__EXTRACTED ENTRIES__:
════════════════

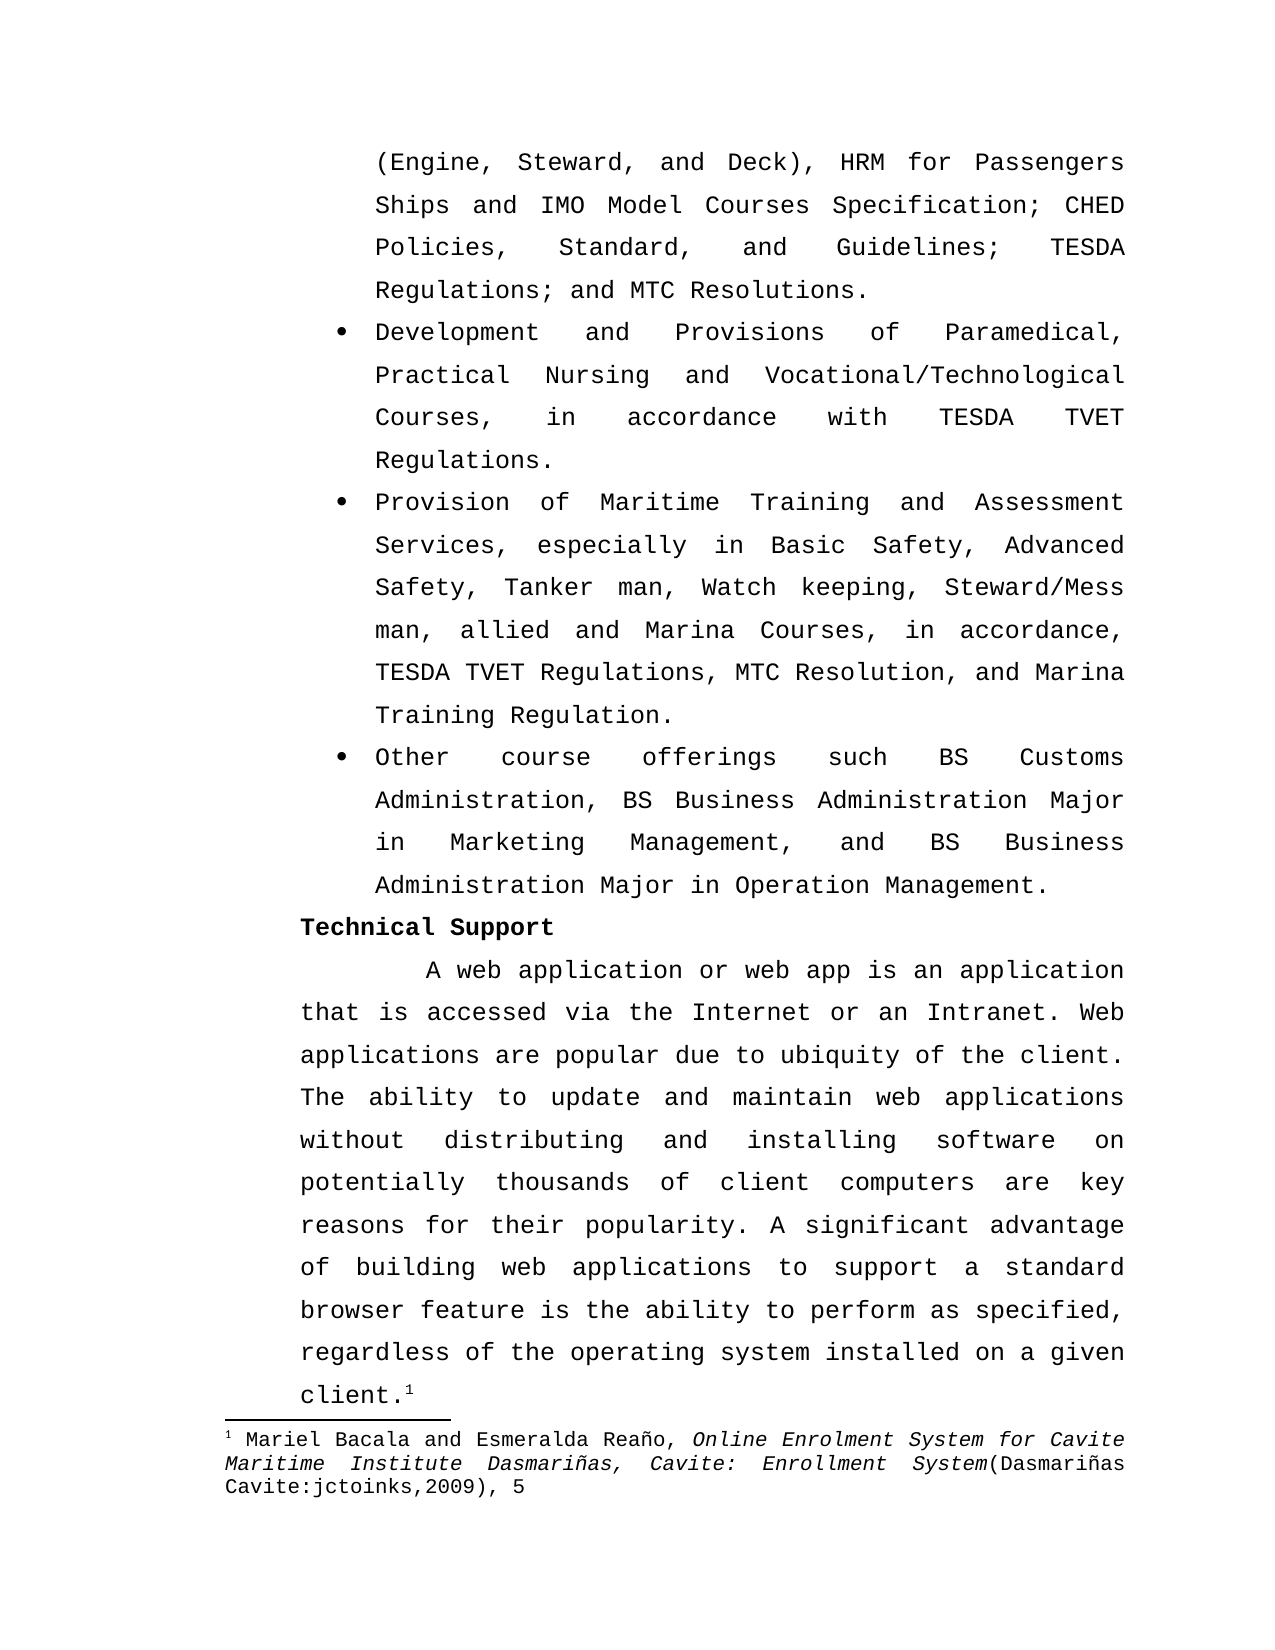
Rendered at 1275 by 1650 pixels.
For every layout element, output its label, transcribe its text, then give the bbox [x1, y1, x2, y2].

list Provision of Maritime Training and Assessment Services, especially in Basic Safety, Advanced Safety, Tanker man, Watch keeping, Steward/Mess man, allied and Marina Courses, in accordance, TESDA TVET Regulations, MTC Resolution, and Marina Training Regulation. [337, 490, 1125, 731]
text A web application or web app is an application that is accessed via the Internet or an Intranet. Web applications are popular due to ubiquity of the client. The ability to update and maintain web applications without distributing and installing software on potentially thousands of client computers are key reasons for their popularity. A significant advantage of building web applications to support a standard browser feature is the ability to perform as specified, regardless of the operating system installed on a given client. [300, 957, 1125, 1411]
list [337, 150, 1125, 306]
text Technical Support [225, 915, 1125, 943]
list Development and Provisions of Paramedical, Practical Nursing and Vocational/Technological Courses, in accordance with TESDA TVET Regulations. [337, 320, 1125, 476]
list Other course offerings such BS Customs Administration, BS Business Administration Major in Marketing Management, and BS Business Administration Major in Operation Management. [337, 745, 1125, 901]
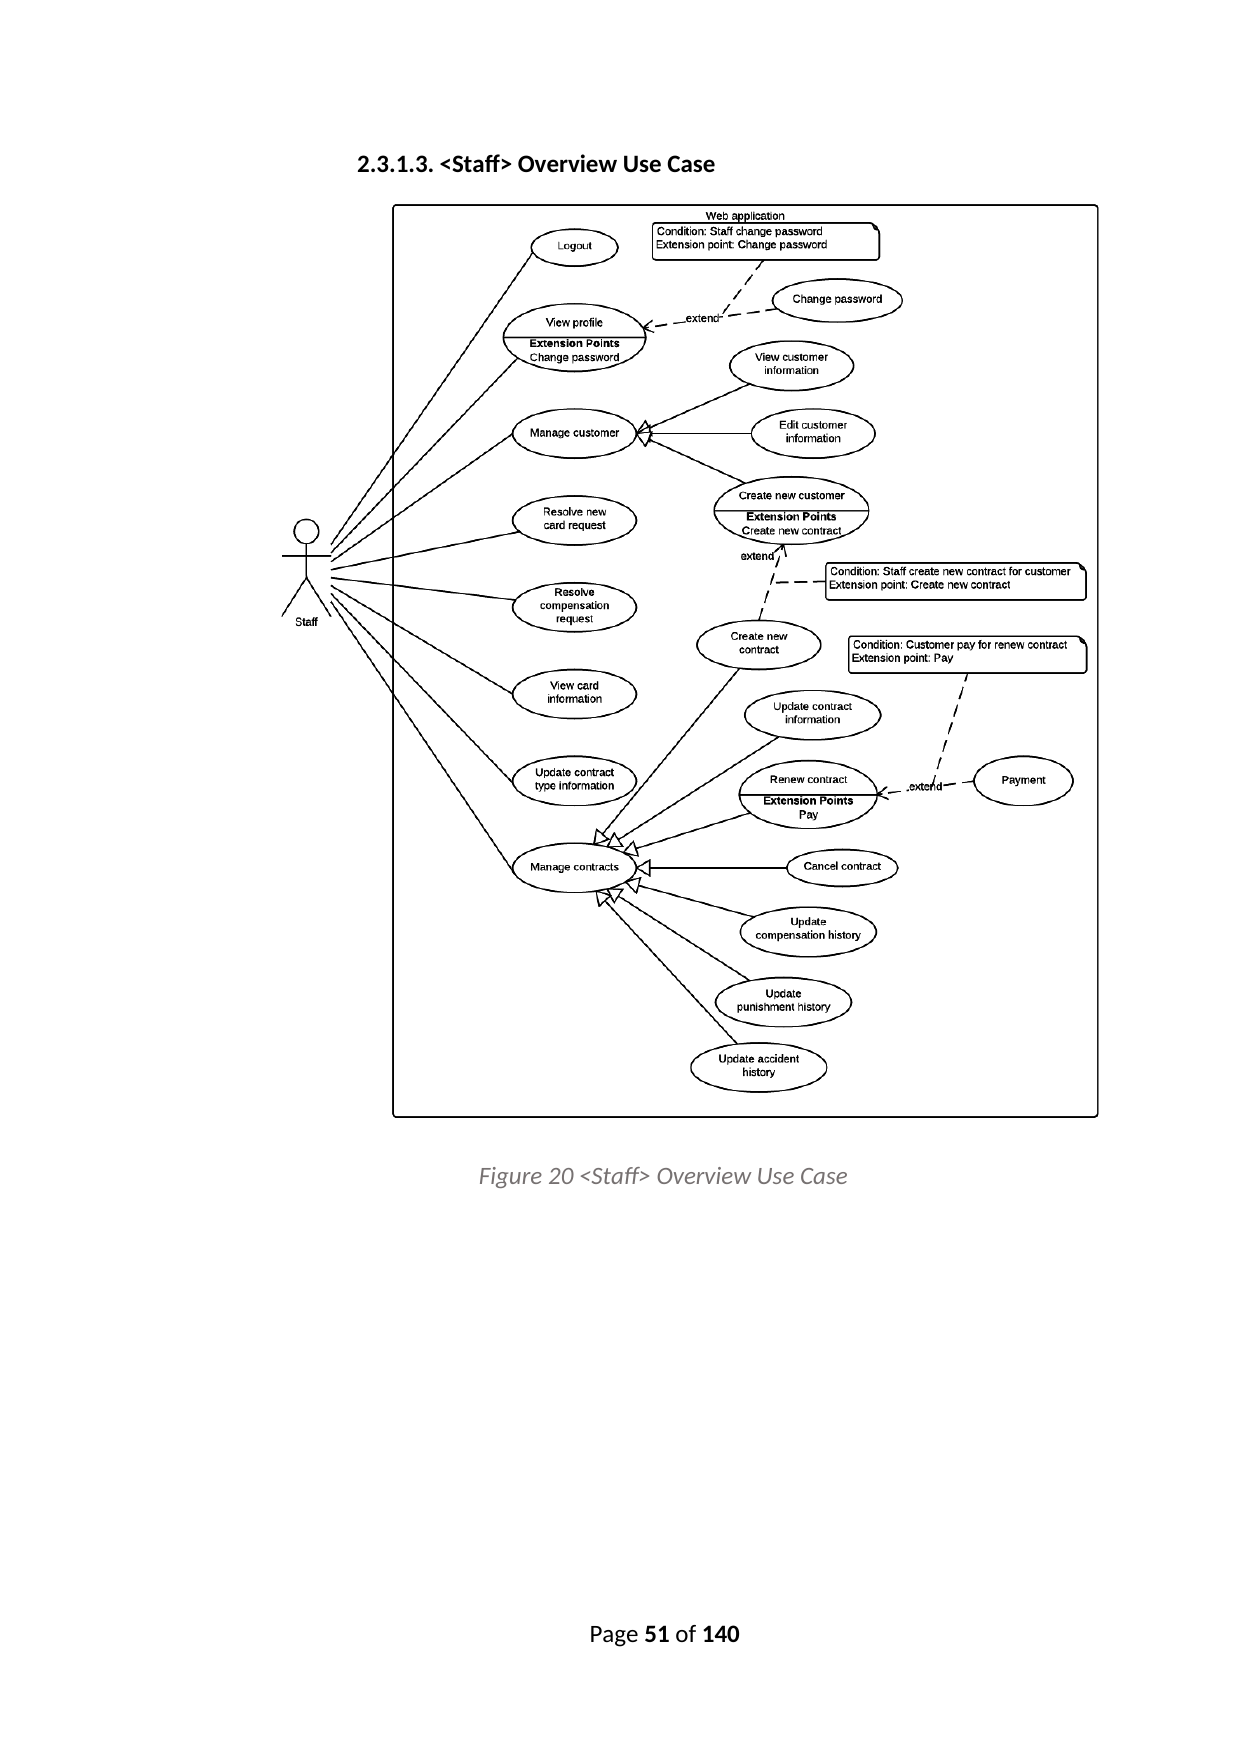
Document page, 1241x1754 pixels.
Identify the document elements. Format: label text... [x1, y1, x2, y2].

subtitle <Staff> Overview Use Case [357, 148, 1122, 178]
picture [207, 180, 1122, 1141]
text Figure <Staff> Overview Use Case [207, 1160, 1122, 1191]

════════════════

__ASSIGNMENT__: Set the whole listing down again unchanged, apart from the pictures, which are omitted.

__SOLUTION FOR THIS EXERCISE__:
Rendered at 1275 by 1650 pixels.
For every layout element, output its label, transcribe its text, then give the bbox [x1, y1, x2, y2].

list Provision of Maritime Training and Assessment Services, especially in Basic Safety, Advanced Safety, Tanker man, Watch keeping, Steward/Mess man, allied and Marina Courses, in accordance, TESDA TVET Regulations, MTC Resolution, and Marina Training Regulation. [337, 490, 1125, 731]
text A web application or web app is an application that is accessed via the Internet or an Intranet. Web applications are popular due to ubiquity of the client. The ability to update and maintain web applications without distributing and installing software on potentially thousands of client computers are key reasons for their popularity. A significant advantage of building web applications to support a standard browser feature is the ability to perform as specified, regardless of the operating system installed on a given client. [300, 957, 1125, 1411]
list [337, 150, 1125, 306]
text Technical Support [225, 915, 1125, 943]
list Development and Provisions of Paramedical, Practical Nursing and Vocational/Technological Courses, in accordance with TESDA TVET Regulations. [337, 320, 1125, 476]
list Other course offerings such BS Customs Administration, BS Business Administration Major in Marketing Management, and BS Business Administration Major in Operation Management. [337, 745, 1125, 901]
Document page, 1241x1754 pixels.
Identify the document elements. Format: label text... [x1, y1, x2, y2].

subtitle <Staff> Overview Use Case [357, 148, 1122, 178]
picture [207, 180, 1122, 1141]
text Figure <Staff> Overview Use Case [207, 1160, 1122, 1191]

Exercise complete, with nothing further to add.